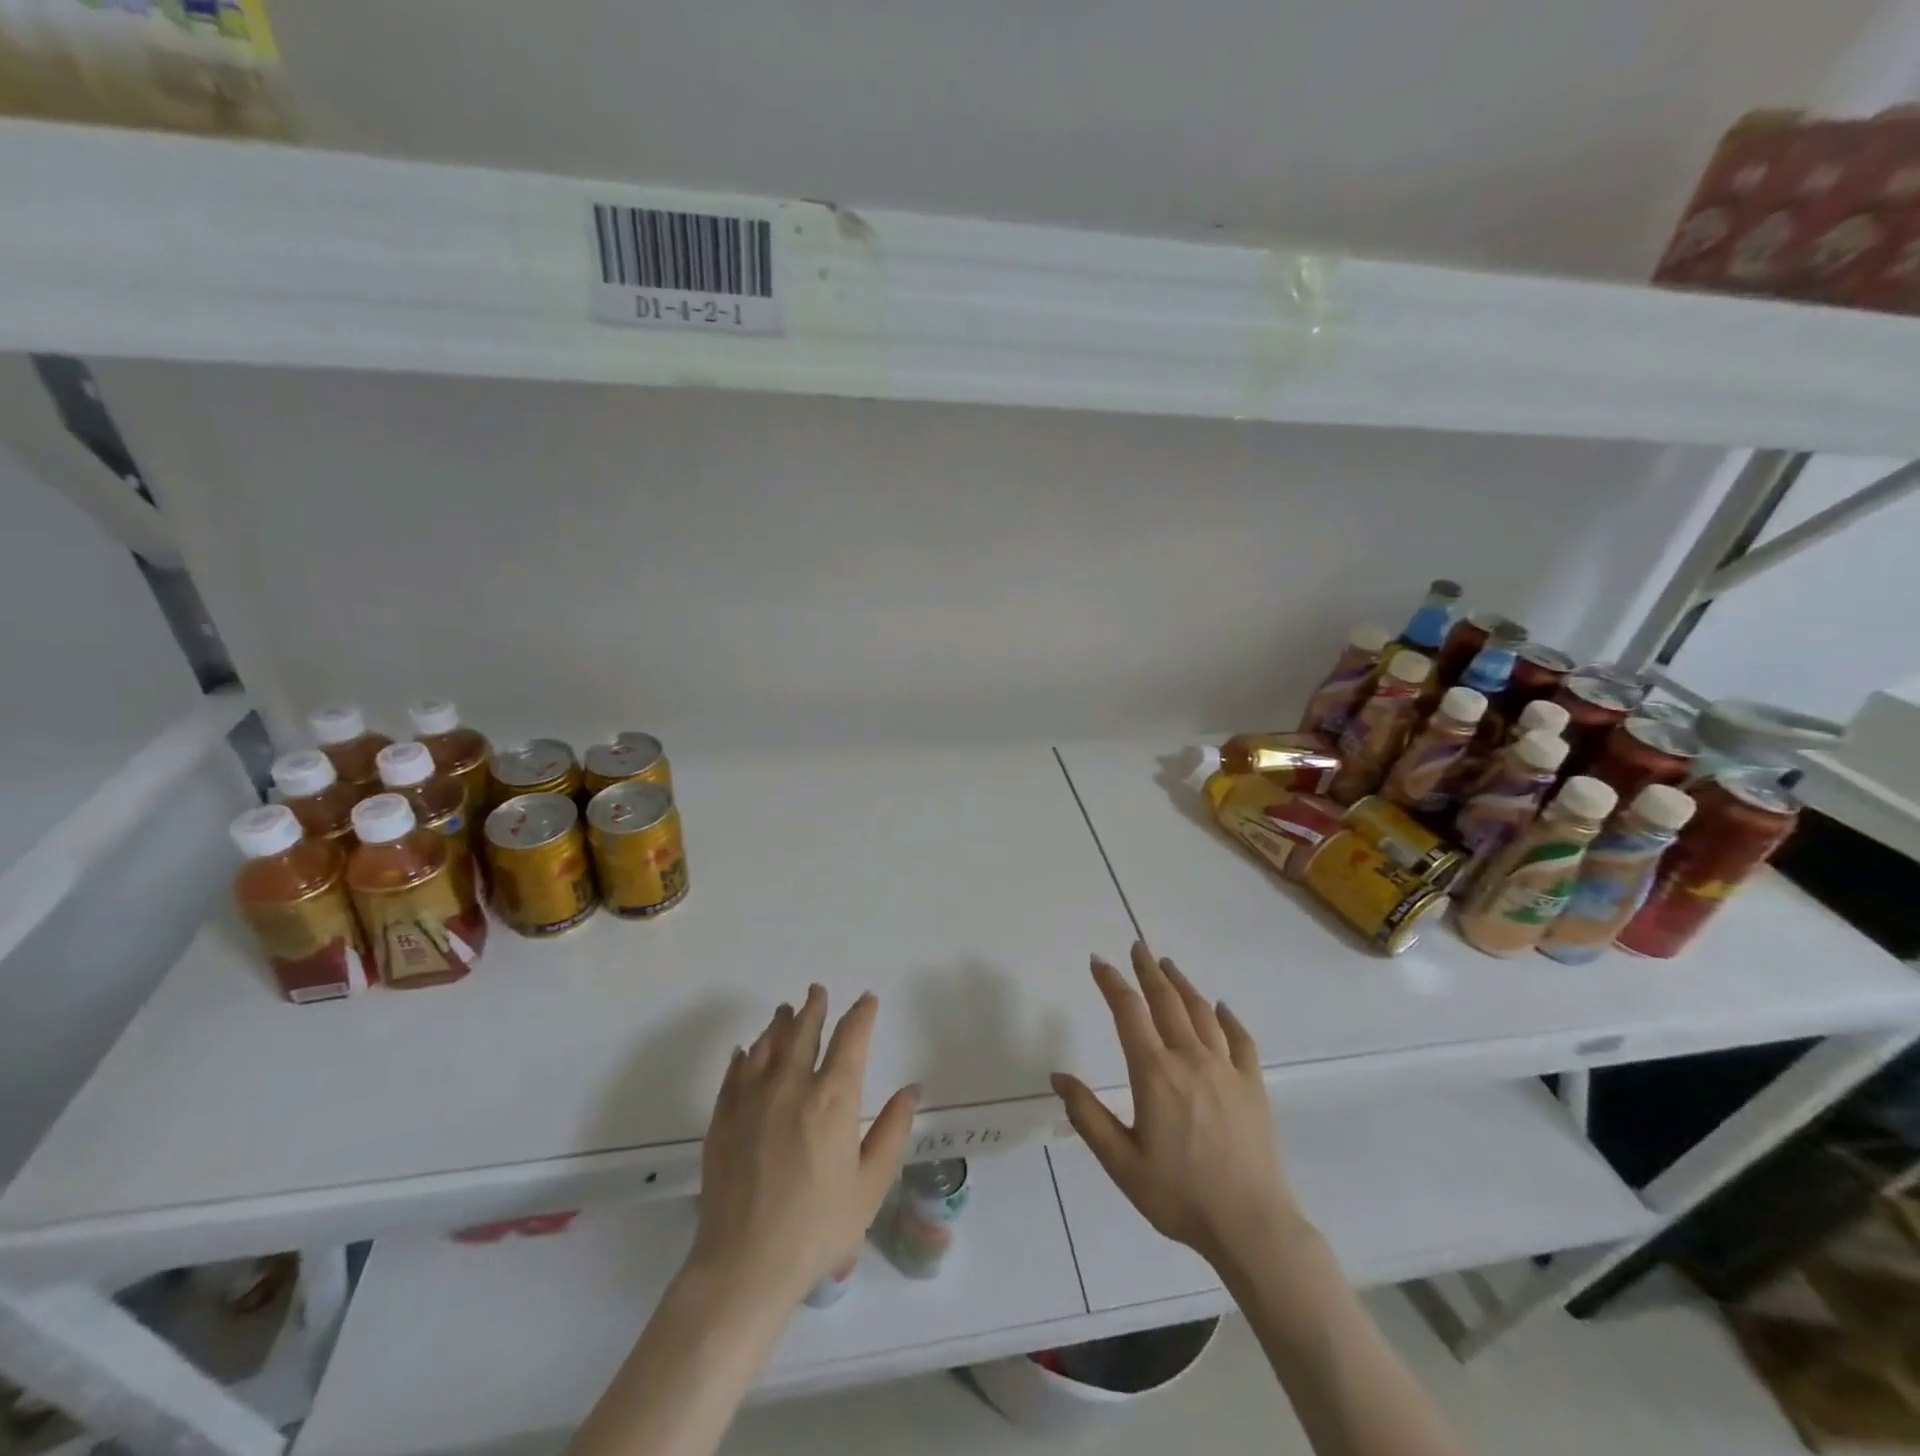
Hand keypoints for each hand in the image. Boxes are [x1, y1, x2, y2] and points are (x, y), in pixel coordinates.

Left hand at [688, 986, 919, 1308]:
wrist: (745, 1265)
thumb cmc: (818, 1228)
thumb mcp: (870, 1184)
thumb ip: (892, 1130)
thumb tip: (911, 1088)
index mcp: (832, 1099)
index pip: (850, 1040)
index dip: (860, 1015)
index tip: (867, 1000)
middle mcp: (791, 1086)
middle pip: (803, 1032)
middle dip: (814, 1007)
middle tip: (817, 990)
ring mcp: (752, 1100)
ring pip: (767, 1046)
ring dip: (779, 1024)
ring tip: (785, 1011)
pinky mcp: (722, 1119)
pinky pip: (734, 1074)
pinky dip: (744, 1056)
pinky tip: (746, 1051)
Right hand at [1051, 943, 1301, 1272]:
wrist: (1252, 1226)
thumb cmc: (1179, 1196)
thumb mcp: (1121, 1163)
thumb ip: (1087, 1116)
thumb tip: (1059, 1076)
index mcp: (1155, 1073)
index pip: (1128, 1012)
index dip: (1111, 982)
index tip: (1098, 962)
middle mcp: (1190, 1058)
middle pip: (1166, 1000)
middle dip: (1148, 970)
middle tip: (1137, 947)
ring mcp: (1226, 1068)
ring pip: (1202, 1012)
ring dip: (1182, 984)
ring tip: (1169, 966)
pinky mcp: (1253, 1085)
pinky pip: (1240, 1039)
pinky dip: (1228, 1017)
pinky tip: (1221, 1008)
--*--
Your objective ▸ Output exactly the lines above, from the one holding "middle tip: (817, 990)" through the end of the data, including the first and last.

Written reply ▸
middle tip: (817, 990)
ring mcp: (752, 1100)
ring pip: (767, 1046)
ring dip: (779, 1024)
ring tip: (785, 1011)
pinky mcp: (722, 1119)
pinky pip: (734, 1074)
pinky dip: (744, 1056)
pinky tip: (746, 1051)
Right hand at [1051, 943, 1301, 1272]:
wrist: (1252, 1226)
thumb cmc: (1179, 1196)
thumb mcp: (1121, 1163)
thumb ip: (1087, 1116)
thumb tip: (1059, 1076)
index mcp: (1155, 1073)
index pip: (1128, 1012)
index dip: (1111, 982)
index tip: (1098, 962)
middle mcp: (1190, 1058)
middle pip: (1166, 1000)
middle dip: (1148, 970)
middle tip: (1137, 947)
ring mcp: (1226, 1068)
ring pip: (1202, 1012)
ring dip: (1182, 984)
ring tip: (1169, 966)
pinky mcp: (1253, 1085)
pinky pip: (1240, 1039)
pinky dip: (1228, 1017)
pinky tip: (1221, 1008)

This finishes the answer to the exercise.